ABOUT THIS EXERCISE: Rewrite the entries starting with the line that contains "R128 := Math" and going on through the line that contains "Write a Product Review", with "ElementView" changed to "Element View" and nothing else altered. Give only those lines, and leave the pictures out.

=======

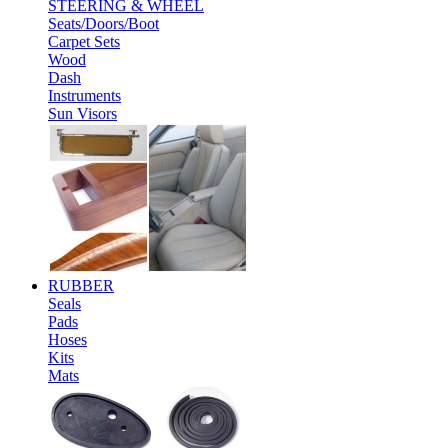
STEERING & WHEEL
Seats/Doors/Boot
Carpet Sets
Wood
Dash
Instruments
Sun Visors
RUBBER
Seals
Pads
Hoses
Kits
Mats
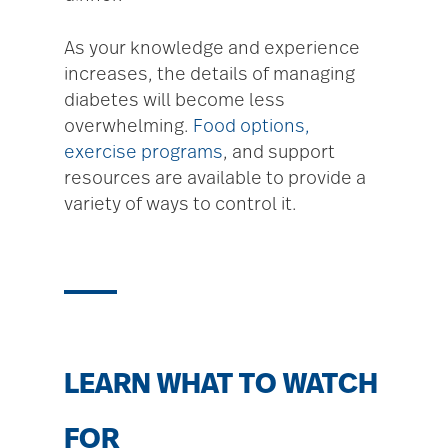
As your knowledge and experience
increases, the details of managing
diabetes will become less
overwhelming.
Food options,
exercise programs
, and support
resources are available to provide a
variety of ways to control it.
LEARN WHAT TO WATCH
FOR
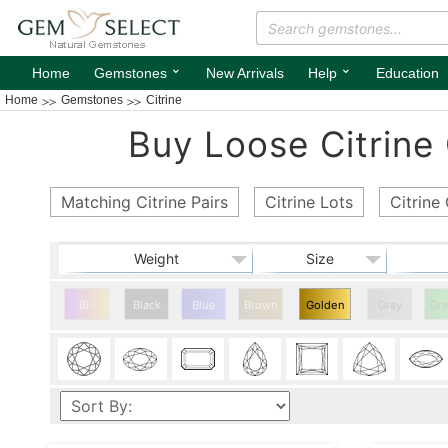
⌄
⌄
Home
Gemstones
New Arrivals
Help
Education
Home
Gemstones
Citrine
Buy Loose Citrine
Matching Citrine Pairs
Citrine Lots
Citrin
Weight
Size
Bi-
Black
Blue
Brown
Golden
Gray
Gr
color
Citrine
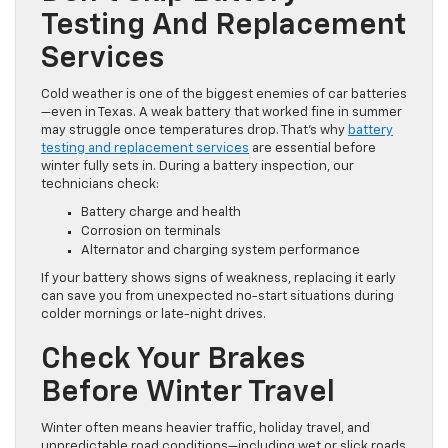
Testing And Replacement
Services
Cold weather is one of the biggest enemies of car batteries
—even in Texas. A weak battery that worked fine in summer
may struggle once temperatures drop. That’s why
battery
testing and replacement services
are essential before
winter fully sets in. During a battery inspection, our
technicians check:
Battery charge and health
Corrosion on terminals
Alternator and charging system performance
If your battery shows signs of weakness, replacing it early
can save you from unexpected no-start situations during
colder mornings or late-night drives.
Check Your Brakes
Before Winter Travel
Winter often means heavier traffic, holiday travel, and
unpredictable road conditions—including wet or slick roads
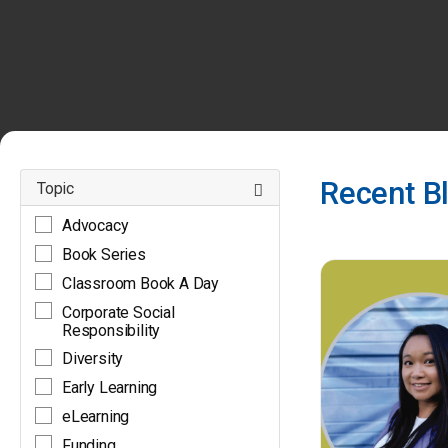
Recent B
Topic
Advocacy
BLOGS
Book Series
Classroom Book A Day
Corporate Social
Responsibility
Diversity
Early Learning
eLearning
Funding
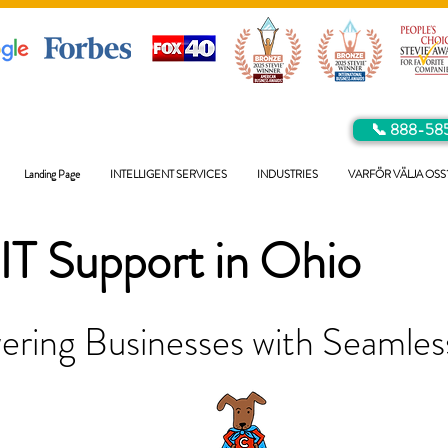
📞 888-58
Landing Page
INTELLIGENT SERVICES
INDUSTRIES
VARFÖR VÄLJA OSS
IT Support in
Ohio
ring Businesses with Seamless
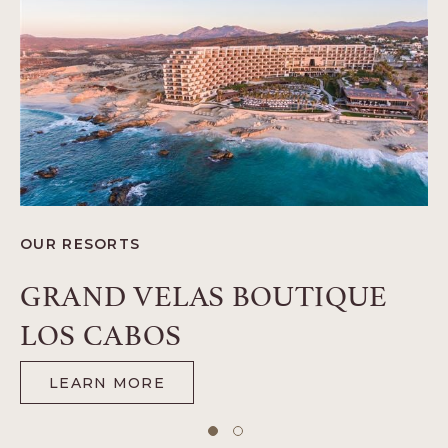
O
OUR RESORTS
G
GRAND VELAS BOUTIQUE
LOS CABOS
LEARN MORE
-
GRAND
VELAS
BOUTIQUE
1 of 2
2 of 2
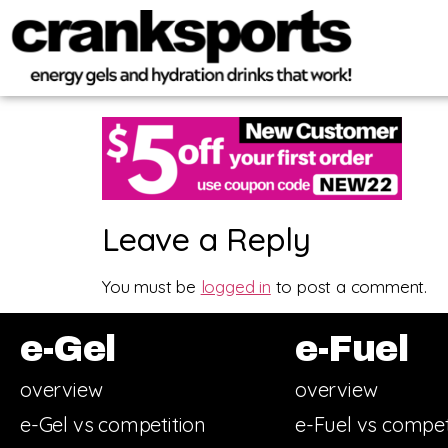
Leave a Reply
You must be
logged in
to post a comment.
e-Gel
e-Fuel
overview
overview
e-Gel vs competition
e-Fuel vs compet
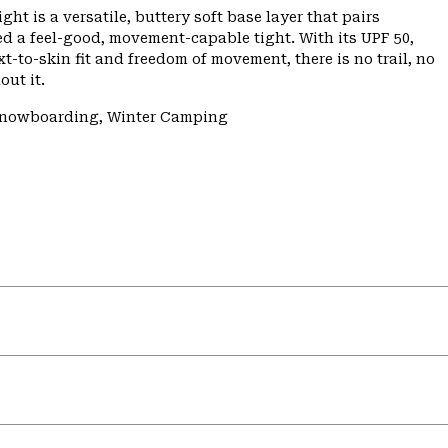
ht is a versatile, buttery soft base layer that pairs
ed a feel-good, movement-capable tight. With its UPF 50,
-to-skin fit and freedom of movement, there is no trail, no
out it.
/Snowboarding, Winter Camping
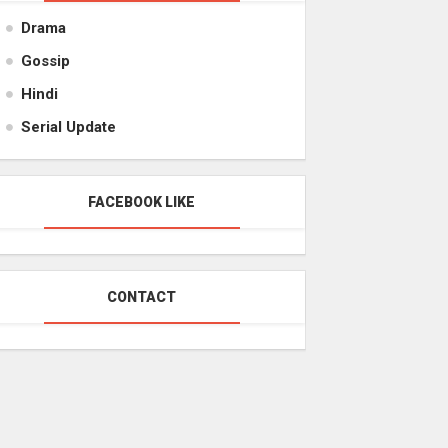
Drama
Gossip
Hindi
Serial Update
FACEBOOK LIKE
CONTACT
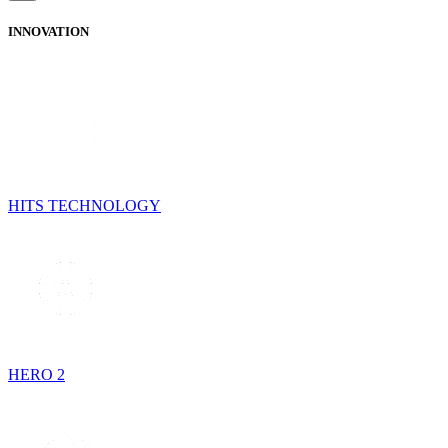
INNOVATION
HITS TECHNOLOGY
HERO 2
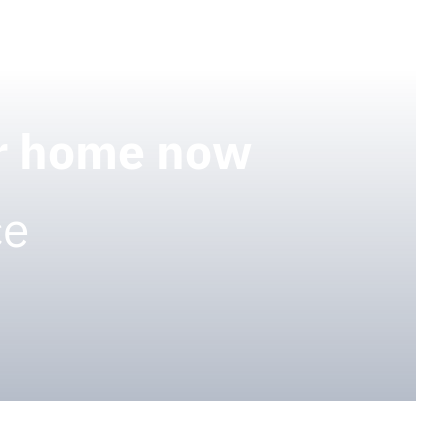
ur home now
ce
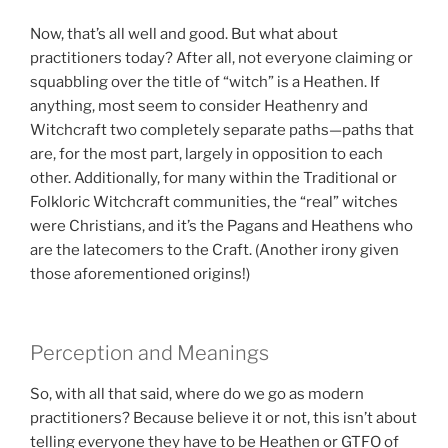
Now, that’s all well and good. But what about
practitioners today? After all, not everyone claiming or
squabbling over the title of “witch” is a Heathen. If
anything, most seem to consider Heathenry and
Witchcraft two completely separate paths—paths that
are, for the most part, largely in opposition to each
other. Additionally, for many within the Traditional or
Folkloric Witchcraft communities, the “real” witches
were Christians, and it’s the Pagans and Heathens who
are the latecomers to the Craft. (Another irony given
those aforementioned origins!)
Perception and Meanings
So, with all that said, where do we go as modern
practitioners? Because believe it or not, this isn’t about
telling everyone they have to be Heathen or GTFO of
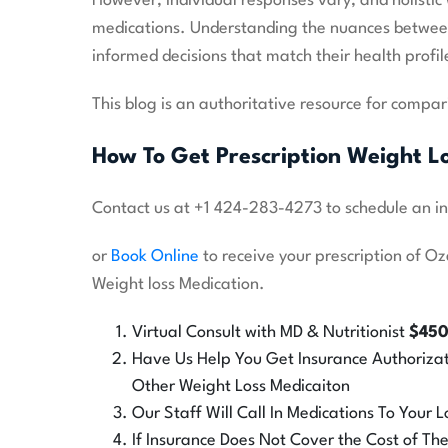
However, individual responses vary, and holisti
medications. Understanding the nuances betwe
informed decisions that match their health profi
This blog is an authoritative resource for compari
How To Get Prescription Weight L
Contact us at +1 424-283-4273 to schedule an in o
or
Book Online
to receive your prescription of O
Weight loss Medication.
Virtual Consult with MD & Nutritionist
$45
Have Us Help You Get Insurance Authoriza
Other Weight Loss Medicaiton
Our Staff Will Call In Medications To Your
If Insurance Does Not Cover the Cost of T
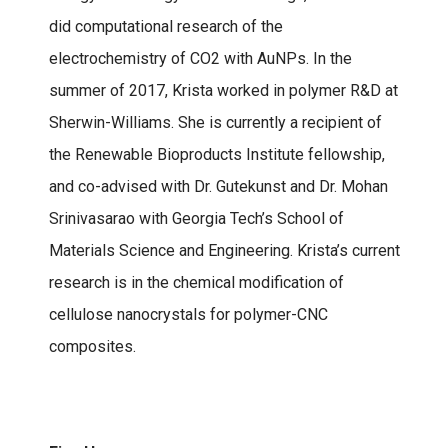
did computational research of the
electrochemistry of CO2 with AuNPs. In the
summer of 2017, Krista worked in polymer R&D at
Sherwin-Williams. She is currently a recipient of
the Renewable Bioproducts Institute fellowship,
and co-advised with Dr. Gutekunst and Dr. Mohan
Srinivasarao with Georgia Tech’s School of
Materials Science and Engineering. Krista’s current
research is in the chemical modification of
cellulose nanocrystals for polymer-CNC
composites.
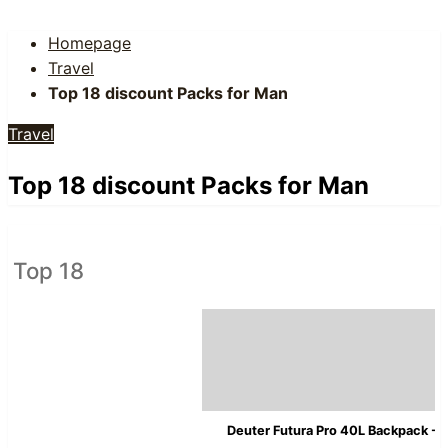
Homepage
Travel
Top 18 discount Packs for Man
Travel
Top 18 discount Packs for Man
Top 18
Deuter Futura Pro 40L Backpack - 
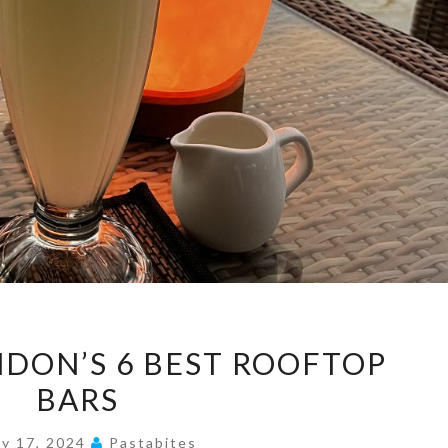
DISCOVER
NDON’S 6 BEST ROOFTOP
LONDON’S
BARS
6
BEST
ly 17, 2024
Pastabites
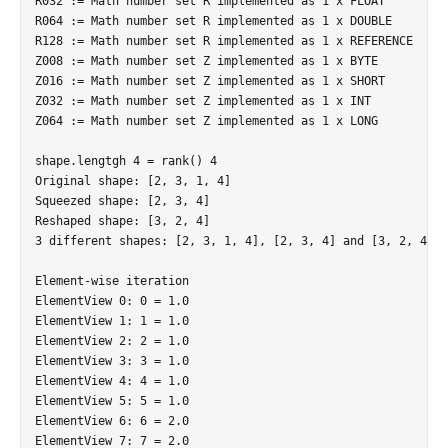
R032 := Math number set R implemented as 1 x FLOAT

R064 := Math number set R implemented as 1 x DOUBLE

R128 := Math number set R implemented as 1 x REFERENCE

Z008 := Math number set Z implemented as 1 x BYTE

Z016 := Math number set Z implemented as 1 x SHORT

Z032 := Math number set Z implemented as 1 x INT

Z064 := Math number set Z implemented as 1 x LONG

shape.lengtgh 4 = rank() 4

Original shape: [2, 3, 1, 4]

Squeezed shape: [2, 3, 4]

Reshaped shape: [3, 2, 4]

3 different shapes: [2, 3, 1, 4], [2, 3, 4] and [3, 2, 4]

Element-wise iteration

ElementView 0: 0 = 1.0

ElementView 1: 1 = 1.0

ElementView 2: 2 = 1.0

ElementView 3: 3 = 1.0

ElementView 4: 4 = 1.0

ElementView 5: 5 = 1.0

ElementView 6: 6 = 2.0

ElementView 7: 7 = 2.0
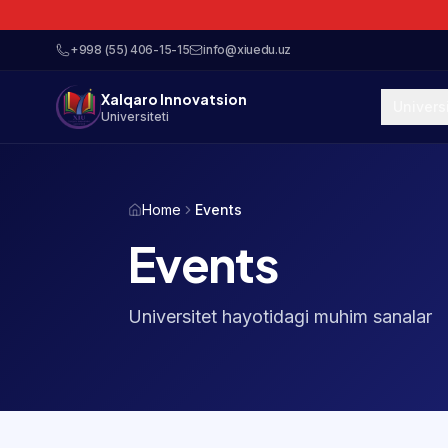
+998 (55) 406-15-15
info@xiuedu.uz
Xalqaro Innovatsion
Univers
Universiteti
Home
Events
Events
Universitet hayotidagi muhim sanalar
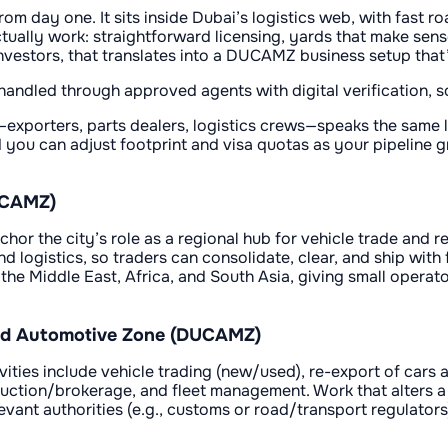
om day one. It sits inside Dubai’s logistics web, with fast roa
ually work: straightforward licensing, yards that make sens
vestors, that translates into a DUCAMZ business setup that’s
ndled through approved agents with digital verification, so
exporters, parts dealers, logistics crews—speaks the same l
you can adjust footprint and visa quotas as your pipeline gro
UCAMZ)
the city’s role as a regional hub for vehicle trade and re-
logistics, so traders can consolidate, clear, and ship with 
he Middle East, Africa, and South Asia, giving small operat
 and Automotive Zone (DUCAMZ)
vities include vehicle trading (new/used), re-export of cars
auction/brokerage, and fleet management. Work that alters a v
evant authorities (e.g., customs or road/transport regulator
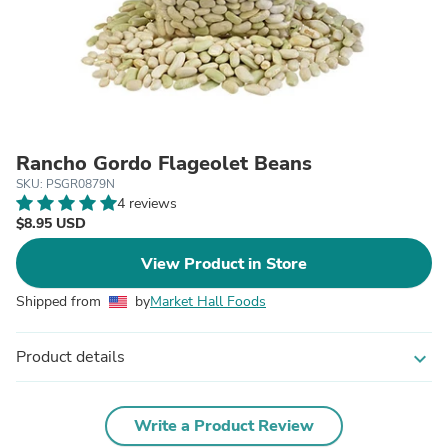
Rancho Gordo Flageolet Beans
SKU: PSGR0879N
4 reviews
$8.95 USD
View Product in Store
Shipped from
by
Market Hall Foods
Product details
expand_more
Write a Product Review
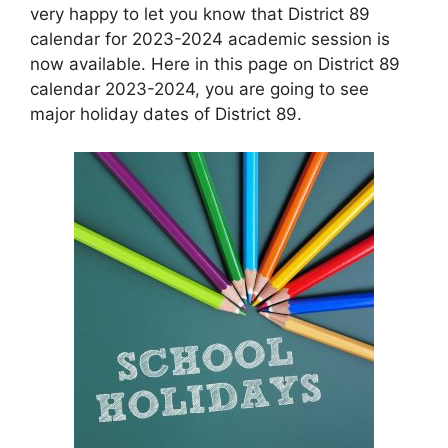
very happy to let you know that District 89
calendar for 2023-2024 academic session is
now available. Here in this page on District 89
calendar 2023-2024, you are going to see
major holiday dates of District 89.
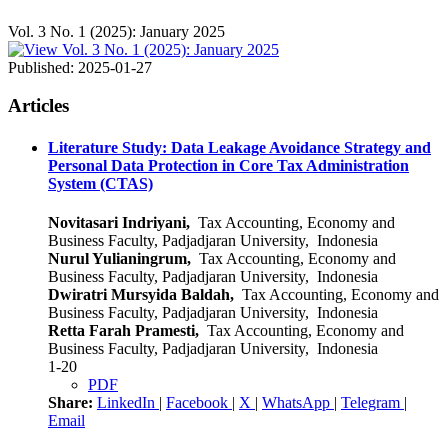
Vol. 3 No. 1 (2025): January 2025
Published:
2025-01-27
Articles
Literature Study: Data Leakage Avoidance Strategy and
Personal Data Protection in Core Tax Administration
System (CTAS)
Novitasari Indriyani,
Tax Accounting, Economy and
Business Faculty, Padjadjaran University, Indonesia
Nurul Yulianingrum,
Tax Accounting, Economy and
Business Faculty, Padjadjaran University, Indonesia
Dwiratri Mursyida Baldah,
Tax Accounting, Economy and
Business Faculty, Padjadjaran University, Indonesia
Retta Farah Pramesti,
Tax Accounting, Economy and
Business Faculty, Padjadjaran University, Indonesia
1-20
PDF
Share:
LinkedIn
|
Facebook
|
X
|
WhatsApp
|
Telegram
|
Email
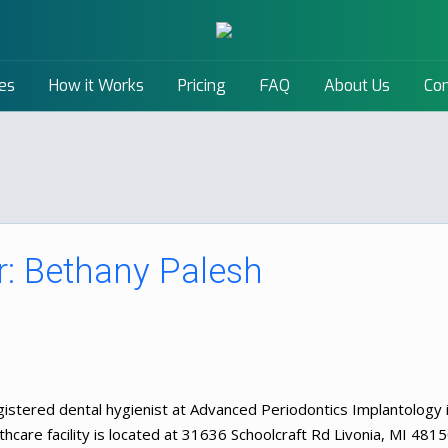
es
How it Works
Pricing
FAQ
About Us
Con
: Bethany Palesh
istered dental hygienist at Advanced Periodontics Implantology 
hcare facility is located at 31636 Schoolcraft Rd Livonia, MI 4815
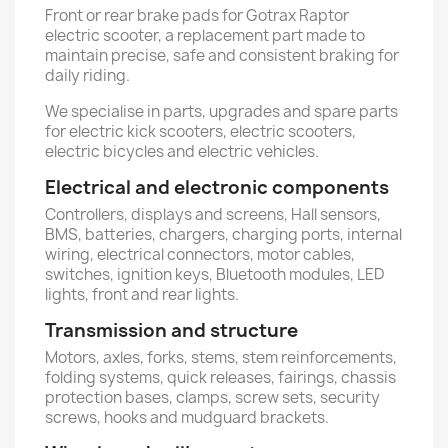
Front or rear brake pads for Gotrax Raptor
electric scooter, a replacement part made to
maintain precise, safe and consistent braking for
daily riding.
We specialise in parts, upgrades and spare parts
for electric kick scooters, electric scooters,
electric bicycles and electric vehicles.
Electrical and electronic components
Controllers, displays and screens, Hall sensors,
BMS, batteries, chargers, charging ports, internal
wiring, electrical connectors, motor cables,
switches, ignition keys, Bluetooth modules, LED
lights, front and rear lights.
Transmission and structure
Motors, axles, forks, stems, stem reinforcements,
folding systems, quick releases, fairings, chassis
protection bases, clamps, screw sets, security
screws, hooks and mudguard brackets.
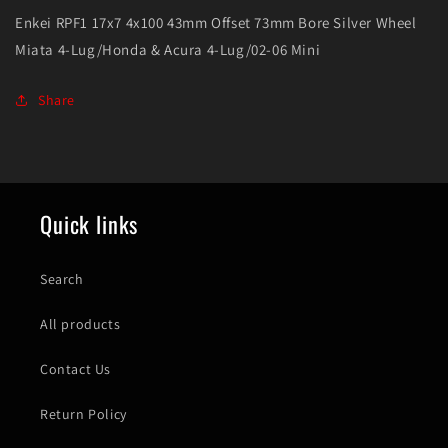
Lug/Honda
Lug/Honda
Enkei RPF1 17x7 4x100 43mm Offset 73mm Bore Silver Wheel
&amp;
&amp;
Miata 4-Lug/Honda & Acura 4-Lug/02-06 Mini
Acura
Acura
4-
4-
Lug/02-
Lug/02-
Share
06
06
Mini
Mini
Quick links
Search
All products
Contact Us
Return Policy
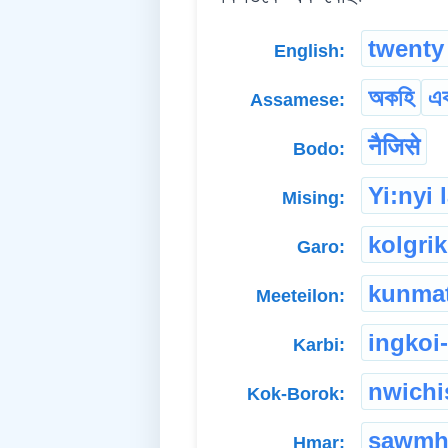
twenty
English:
অকহি
এ
Assamese:
नैजिसे
Bodo:
Yi:nyi
Mising:
kolgri
Garo:
kunma
Meeteilon:
ingkoi-
Karbi:
nwichi
Kok-Borok:
sawmh
Hmar:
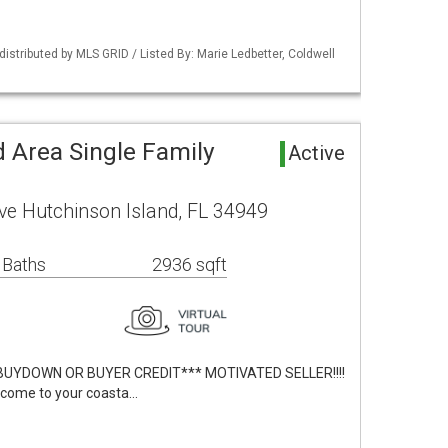
istributed by MLS GRID / Listed By: Marie Ledbetter, Coldwell
 Area Single Family
Active
ve Hutchinson Island, FL 34949
 Baths
2936 sqft
BUYDOWN OR BUYER CREDIT*** MOTIVATED SELLER!!!!
lcome to your coasta…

=======

SOLUTION:
R128 := Math number set R implemented as 1 x REFERENCE

Z008 := Math number set Z implemented as 1 x BYTE

Z016 := Math number set Z implemented as 1 x SHORT

Z032 := Math number set Z implemented as 1 x INT

Z064 := Math number set Z implemented as 1 x LONG

shape.lengtgh 4 = rank() 4

Original shape: [2, 3, 1, 4]

Squeezed shape: [2, 3, 4]

Reshaped shape: [3, 2, 4]

3 different shapes: [2, 3, 1, 4], [2, 3, 4] and [3, 2, 4]

Element-wise iteration

Element View 0: 0 = 1.0

Element View 1: 1 = 1.0

Element View 2: 2 = 1.0

Element View 3: 3 = 1.0

Element View 4: 4 = 1.0

Element View 5: 5 = 1.0

Element View 6: 6 = 2.0

Element View 7: 7 = 2.0
+998 (55) 406-15-15
info@xiuedu.uz
Xalqaro Innovatsion
Univers
Universiteti
Home
Events
Events
Universitet hayotidagi muhim sanalar
om day one. It sits inside Dubai’s logistics web, with fast roa
ually work: straightforward licensing, yards that make sens
vestors, that translates into a DUCAMZ business setup that’s
ndled through approved agents with digital verification, so
exporters, parts dealers, logistics crews—speaks the same l
you can adjust footprint and visa quotas as your pipeline gro
UCAMZ)
the city’s role as a regional hub for vehicle trade and re-
logistics, so traders can consolidate, clear, and ship with 
he Middle East, Africa, and South Asia, giving small operat
 and Automotive Zone (DUCAMZ)
vities include vehicle trading (new/used), re-export of cars
auction/brokerage, and fleet management. Work that alters a v
evant authorities (e.g., customs or road/transport regulator
Rancho Gordo Flageolet Beans
SKU: PSGR0879N
4 reviews
$8.95 USD
View Product in Store
Shipped from
by
Market Hall Foods
Product details
expand_more
Write a Product Review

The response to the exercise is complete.